*ASSIGNMENT*.
In the MDX warning list below, what should a Count(Filter(set, cond)) construct be rewritten as?

Line Col Message Link
3 6 If you are trying to count number of members in current selection - consider introducing special measure group for this dimension More Info
7 41 MDX function 'CurrentMember' may raise an error or produce non-desired result when user applies multiselect More Info
12 6 Consider rewriting Count(Filter(set, cond)) construct as Sum(set, summator) with summator IIF(cond, 1, NULL) More Info
20 45 MDX function 'CurrentMember' may raise an error or produce non-desired result when user applies multiselect More Info
27 34 MDX function 'CurrentMember' may raise an error or produce non-desired result when user applies multiselect More Info
32 34 MDX function 'PrevMember' may raise an error or produce non-desired result when user applies multiselect More Info
39 6 Consider rewriting Count(Filter(set, cond)) construct as Sum(set, summator) with summator IIF(cond, 1, NULL) More Info
47 45 MDX function 'CurrentMember' may raise an error or produce non-desired result when user applies multiselect More Info
53 14 Same expression was used before at Line 26 Column 14. Consider eliminating common subexpressions for better performance and to take advantage of cache  

Let’s go over this list and fix issue by issue.

*DATA PROVIDED*.

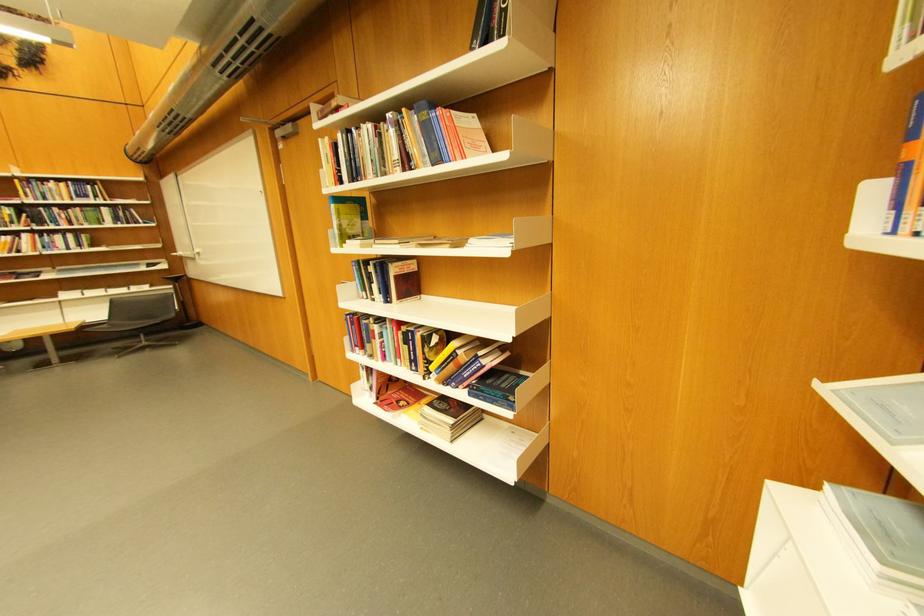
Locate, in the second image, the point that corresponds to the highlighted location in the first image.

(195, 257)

*THE ANSWER*.
Sum(set, summator) with summator IIF(cond, 1, NULL).